NCPA - National Center for Policy Analysis


July 14, 2009

New York State and City are caught in a downward spiral that the rest of the country should view as a warning, says Brian Anderson, editor of the Manhattan Institute's City Journal.  This vicious spiral isn't supernatural, but rather "tangible consequences of tangible mistakes and misfortunes."

The Wall Street meltdown has made apparent huge problems that were masked to some degree by the financial boom of recent years: 

  • State and local spending in New York, with its vast empire of government services and "progressive" programs, is a staggering $12,505 per capita, the second highest in the nation (after anomalous Alaska); and it keeps on rising, and will again this year, in the teeth of a terrible economic downturn.
  • Funding the spending has required prosperity stifling taxation; a 2007 Independent Budget Office study found that New York City's tax bite was 90 percent larger than the American big-city average.
  • The combined state and local tax burden in New York is the heaviest in the U.S., a major reason why upstate New York is now impoverished and bleeding population, says Anderson.
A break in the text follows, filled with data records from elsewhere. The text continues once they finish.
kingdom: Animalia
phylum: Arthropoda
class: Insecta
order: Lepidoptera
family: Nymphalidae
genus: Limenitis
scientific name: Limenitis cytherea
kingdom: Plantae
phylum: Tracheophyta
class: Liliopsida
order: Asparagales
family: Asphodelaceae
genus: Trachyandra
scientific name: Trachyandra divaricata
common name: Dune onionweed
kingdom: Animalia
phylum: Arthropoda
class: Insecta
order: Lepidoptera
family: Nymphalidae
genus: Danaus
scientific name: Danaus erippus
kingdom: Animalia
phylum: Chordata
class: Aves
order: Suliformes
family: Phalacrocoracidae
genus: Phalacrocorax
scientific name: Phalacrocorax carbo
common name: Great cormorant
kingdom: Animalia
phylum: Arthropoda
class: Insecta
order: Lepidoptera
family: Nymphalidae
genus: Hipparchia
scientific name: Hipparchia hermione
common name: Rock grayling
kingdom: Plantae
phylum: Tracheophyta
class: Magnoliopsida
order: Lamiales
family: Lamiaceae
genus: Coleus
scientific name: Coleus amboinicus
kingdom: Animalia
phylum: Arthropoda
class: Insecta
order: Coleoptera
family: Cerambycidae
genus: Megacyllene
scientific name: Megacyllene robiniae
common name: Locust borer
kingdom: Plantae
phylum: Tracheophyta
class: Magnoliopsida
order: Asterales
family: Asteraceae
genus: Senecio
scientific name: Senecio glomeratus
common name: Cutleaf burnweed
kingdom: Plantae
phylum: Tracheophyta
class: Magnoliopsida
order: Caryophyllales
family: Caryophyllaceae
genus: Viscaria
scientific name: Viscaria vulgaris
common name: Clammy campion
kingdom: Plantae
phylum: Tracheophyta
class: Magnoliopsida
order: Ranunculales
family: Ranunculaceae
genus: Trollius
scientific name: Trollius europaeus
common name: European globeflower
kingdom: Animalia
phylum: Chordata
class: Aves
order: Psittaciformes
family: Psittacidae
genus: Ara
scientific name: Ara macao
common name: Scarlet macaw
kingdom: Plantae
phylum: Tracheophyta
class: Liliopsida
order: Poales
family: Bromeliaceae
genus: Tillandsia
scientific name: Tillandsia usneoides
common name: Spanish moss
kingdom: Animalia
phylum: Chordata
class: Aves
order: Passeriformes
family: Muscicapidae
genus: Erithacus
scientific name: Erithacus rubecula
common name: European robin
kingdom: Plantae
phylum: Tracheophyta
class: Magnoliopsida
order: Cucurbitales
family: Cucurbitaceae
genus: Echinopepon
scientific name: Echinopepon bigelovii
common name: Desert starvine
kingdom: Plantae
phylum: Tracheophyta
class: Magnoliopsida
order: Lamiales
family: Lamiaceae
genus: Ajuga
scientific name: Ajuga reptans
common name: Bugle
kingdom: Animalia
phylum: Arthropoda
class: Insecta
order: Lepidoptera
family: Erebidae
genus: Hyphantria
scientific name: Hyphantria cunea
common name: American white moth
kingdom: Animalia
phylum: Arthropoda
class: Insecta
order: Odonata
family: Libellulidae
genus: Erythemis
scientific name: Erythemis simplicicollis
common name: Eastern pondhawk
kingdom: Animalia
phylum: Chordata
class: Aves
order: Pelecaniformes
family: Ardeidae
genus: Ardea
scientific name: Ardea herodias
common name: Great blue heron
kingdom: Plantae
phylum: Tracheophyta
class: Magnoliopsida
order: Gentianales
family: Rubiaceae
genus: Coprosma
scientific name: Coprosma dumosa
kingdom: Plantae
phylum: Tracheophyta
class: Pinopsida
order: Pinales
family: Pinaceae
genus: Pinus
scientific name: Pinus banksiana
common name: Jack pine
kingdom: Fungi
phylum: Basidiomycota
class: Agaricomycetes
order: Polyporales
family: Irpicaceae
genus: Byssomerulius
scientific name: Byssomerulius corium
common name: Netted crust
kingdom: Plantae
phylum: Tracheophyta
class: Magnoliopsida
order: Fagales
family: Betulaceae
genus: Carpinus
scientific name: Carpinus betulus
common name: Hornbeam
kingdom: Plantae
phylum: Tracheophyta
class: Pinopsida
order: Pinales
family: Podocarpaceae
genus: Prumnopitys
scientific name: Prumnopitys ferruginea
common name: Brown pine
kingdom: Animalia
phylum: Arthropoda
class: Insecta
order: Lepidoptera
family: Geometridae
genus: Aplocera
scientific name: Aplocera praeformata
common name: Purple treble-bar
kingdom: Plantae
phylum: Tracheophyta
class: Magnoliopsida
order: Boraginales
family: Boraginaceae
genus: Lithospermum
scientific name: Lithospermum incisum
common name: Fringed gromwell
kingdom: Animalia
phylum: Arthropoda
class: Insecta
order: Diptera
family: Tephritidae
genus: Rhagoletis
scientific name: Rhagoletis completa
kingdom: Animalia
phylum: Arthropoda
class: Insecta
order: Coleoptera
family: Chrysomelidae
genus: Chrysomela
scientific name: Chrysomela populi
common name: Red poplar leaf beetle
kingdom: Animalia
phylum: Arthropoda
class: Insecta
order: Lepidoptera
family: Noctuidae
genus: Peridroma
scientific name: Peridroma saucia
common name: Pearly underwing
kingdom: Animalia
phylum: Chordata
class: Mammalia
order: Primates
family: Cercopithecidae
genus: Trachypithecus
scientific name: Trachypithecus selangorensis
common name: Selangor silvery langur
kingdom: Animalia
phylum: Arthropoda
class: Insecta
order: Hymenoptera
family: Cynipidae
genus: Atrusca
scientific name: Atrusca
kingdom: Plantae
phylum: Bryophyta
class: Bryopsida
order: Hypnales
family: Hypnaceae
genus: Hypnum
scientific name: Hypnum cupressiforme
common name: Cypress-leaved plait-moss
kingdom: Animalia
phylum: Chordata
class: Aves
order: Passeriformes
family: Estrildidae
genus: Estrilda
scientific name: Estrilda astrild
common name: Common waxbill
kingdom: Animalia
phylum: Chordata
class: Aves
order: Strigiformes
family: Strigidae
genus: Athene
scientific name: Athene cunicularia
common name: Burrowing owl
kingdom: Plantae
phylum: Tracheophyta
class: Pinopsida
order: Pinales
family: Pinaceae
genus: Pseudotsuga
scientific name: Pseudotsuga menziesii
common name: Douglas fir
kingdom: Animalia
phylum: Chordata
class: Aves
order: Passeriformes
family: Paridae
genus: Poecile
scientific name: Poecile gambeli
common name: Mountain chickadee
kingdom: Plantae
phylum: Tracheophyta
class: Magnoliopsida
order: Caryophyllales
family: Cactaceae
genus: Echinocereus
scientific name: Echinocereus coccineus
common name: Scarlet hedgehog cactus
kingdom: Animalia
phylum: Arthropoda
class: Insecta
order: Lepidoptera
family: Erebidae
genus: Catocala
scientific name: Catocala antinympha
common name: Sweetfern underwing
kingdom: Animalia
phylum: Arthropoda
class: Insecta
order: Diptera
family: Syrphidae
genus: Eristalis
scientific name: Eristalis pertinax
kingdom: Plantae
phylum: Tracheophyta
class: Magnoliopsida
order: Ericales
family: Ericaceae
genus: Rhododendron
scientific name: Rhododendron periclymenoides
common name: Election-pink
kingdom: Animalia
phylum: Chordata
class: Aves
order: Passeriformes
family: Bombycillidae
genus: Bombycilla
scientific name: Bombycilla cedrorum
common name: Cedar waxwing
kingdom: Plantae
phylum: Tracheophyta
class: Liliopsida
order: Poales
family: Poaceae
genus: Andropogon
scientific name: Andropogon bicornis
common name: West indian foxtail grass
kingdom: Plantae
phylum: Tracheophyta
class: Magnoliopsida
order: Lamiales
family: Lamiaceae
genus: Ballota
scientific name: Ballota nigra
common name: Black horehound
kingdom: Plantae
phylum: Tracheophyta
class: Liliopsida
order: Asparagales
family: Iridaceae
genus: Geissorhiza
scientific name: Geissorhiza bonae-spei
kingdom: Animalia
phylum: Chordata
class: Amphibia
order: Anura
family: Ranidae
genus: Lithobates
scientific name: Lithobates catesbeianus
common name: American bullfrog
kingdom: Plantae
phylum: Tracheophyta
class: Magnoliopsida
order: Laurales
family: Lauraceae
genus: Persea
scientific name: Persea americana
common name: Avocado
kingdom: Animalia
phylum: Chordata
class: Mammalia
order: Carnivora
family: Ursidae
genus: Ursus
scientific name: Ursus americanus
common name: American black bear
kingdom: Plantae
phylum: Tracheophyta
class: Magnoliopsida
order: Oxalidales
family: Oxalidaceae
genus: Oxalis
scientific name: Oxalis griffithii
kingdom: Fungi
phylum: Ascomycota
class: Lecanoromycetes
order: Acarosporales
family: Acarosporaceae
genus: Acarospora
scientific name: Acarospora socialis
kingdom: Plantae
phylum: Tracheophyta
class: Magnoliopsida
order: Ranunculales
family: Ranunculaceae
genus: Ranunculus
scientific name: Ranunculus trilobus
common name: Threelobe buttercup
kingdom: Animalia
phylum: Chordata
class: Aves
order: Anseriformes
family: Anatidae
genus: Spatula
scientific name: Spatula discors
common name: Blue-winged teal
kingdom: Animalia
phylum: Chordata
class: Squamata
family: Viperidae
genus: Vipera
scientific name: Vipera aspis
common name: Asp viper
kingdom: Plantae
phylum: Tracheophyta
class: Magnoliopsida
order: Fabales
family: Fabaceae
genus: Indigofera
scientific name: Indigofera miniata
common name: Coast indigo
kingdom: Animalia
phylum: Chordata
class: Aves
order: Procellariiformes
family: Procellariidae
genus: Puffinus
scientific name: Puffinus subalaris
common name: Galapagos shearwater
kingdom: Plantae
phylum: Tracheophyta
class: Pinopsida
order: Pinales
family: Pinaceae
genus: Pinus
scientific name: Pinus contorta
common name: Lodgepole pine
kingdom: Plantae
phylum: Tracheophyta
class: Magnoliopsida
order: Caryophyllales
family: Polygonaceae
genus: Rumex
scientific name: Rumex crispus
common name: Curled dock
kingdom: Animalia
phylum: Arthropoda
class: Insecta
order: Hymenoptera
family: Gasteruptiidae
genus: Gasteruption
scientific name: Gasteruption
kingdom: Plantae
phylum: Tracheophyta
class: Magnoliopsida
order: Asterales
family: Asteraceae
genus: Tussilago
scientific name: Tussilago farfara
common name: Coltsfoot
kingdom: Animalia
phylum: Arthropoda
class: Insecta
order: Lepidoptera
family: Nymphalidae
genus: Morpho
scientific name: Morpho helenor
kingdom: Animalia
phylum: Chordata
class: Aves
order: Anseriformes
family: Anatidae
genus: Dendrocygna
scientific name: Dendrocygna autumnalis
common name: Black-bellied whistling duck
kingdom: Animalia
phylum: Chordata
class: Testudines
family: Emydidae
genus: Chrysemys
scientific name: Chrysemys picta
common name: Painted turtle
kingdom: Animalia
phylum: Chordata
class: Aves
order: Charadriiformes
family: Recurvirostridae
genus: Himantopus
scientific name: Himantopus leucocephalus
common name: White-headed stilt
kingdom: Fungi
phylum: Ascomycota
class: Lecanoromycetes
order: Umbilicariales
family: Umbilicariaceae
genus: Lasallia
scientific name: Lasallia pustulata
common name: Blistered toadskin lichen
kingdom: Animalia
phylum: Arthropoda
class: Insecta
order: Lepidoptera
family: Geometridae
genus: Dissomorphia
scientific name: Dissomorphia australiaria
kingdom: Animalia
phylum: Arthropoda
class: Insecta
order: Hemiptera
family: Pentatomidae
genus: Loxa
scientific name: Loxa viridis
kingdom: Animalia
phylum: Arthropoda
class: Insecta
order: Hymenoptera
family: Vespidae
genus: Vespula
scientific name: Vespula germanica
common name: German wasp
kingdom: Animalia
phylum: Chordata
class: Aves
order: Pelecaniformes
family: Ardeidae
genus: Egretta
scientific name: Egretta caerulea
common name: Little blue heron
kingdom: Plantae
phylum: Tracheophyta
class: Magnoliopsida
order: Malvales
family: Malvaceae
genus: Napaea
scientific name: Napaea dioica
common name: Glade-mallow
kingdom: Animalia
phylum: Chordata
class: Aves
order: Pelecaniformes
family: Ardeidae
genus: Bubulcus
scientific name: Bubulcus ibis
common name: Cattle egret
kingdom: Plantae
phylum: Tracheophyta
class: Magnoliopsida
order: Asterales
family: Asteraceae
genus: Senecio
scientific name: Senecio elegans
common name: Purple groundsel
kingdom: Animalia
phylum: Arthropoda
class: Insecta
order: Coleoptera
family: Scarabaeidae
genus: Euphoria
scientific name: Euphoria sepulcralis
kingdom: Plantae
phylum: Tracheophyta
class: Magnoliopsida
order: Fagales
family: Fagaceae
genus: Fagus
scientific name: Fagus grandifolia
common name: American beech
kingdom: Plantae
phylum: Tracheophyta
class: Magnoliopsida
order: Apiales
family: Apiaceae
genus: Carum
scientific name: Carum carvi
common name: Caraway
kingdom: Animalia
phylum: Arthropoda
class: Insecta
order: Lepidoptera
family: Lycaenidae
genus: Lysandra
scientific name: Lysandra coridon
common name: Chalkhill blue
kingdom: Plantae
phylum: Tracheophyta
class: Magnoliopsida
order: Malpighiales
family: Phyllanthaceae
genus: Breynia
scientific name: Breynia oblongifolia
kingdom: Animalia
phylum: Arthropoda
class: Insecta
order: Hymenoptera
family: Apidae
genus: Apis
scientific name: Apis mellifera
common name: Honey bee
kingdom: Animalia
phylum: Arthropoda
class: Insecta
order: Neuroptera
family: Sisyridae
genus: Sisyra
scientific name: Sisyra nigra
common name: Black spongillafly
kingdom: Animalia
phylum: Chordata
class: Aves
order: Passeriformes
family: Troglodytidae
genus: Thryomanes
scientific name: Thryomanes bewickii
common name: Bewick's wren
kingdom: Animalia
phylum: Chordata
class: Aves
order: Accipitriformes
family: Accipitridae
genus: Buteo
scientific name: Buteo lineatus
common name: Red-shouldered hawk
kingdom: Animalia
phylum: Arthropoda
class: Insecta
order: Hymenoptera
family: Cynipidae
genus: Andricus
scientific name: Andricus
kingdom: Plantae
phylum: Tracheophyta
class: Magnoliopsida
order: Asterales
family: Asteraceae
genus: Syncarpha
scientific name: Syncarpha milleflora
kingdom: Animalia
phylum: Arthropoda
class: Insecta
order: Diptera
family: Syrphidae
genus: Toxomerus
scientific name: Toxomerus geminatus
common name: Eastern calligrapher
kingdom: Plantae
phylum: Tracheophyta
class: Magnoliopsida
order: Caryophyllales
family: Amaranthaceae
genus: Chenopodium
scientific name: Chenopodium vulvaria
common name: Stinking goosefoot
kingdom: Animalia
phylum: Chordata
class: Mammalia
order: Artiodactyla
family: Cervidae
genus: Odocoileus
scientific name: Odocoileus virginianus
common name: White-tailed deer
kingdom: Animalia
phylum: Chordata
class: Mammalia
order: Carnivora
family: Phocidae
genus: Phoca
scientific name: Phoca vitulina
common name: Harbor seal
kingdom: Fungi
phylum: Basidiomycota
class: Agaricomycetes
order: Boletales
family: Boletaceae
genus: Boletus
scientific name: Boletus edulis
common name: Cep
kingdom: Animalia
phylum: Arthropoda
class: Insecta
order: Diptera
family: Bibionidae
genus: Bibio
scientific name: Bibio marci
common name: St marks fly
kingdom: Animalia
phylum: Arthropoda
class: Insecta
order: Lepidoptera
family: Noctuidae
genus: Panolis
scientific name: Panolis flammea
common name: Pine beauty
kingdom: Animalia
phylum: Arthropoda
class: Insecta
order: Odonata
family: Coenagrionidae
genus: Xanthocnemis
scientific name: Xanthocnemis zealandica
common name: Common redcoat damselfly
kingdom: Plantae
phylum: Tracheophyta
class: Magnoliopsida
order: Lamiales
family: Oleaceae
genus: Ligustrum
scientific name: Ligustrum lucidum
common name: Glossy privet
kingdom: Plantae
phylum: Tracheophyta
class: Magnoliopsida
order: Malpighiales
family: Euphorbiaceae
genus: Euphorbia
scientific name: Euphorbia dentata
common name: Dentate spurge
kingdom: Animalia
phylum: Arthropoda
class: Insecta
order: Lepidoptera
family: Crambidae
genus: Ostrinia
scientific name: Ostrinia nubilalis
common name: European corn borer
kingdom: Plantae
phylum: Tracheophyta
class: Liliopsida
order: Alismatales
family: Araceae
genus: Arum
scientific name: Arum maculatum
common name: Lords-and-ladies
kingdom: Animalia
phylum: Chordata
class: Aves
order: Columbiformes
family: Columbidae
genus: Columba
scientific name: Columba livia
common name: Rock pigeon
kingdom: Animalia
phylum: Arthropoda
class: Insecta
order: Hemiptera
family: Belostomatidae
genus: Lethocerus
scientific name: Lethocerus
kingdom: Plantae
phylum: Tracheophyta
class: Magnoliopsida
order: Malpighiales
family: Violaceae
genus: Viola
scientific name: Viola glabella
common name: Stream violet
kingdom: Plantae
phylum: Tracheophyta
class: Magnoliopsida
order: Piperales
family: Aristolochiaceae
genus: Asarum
That the tax and spend regime could sustain itself at all, however, was due to Wall Street's success.  At the peak of the recent boom, the securities industry generated 20 percent of the state's tax revenues, and a larger proportion still of the city's tax haul, says Anderson.

Without supersize financial sector profits and bonuses to tax -- and nobody knows when or if Wall Street will come back -- New York's profligacy now means vertigo-inducing budget deficits and massive new taxes, says Anderson.

Always a recipe for decline, this liberal New York model is completely unaffordable in a post-Wall Street boom era.  New York needs a re-imagining of its future, explains Anderson.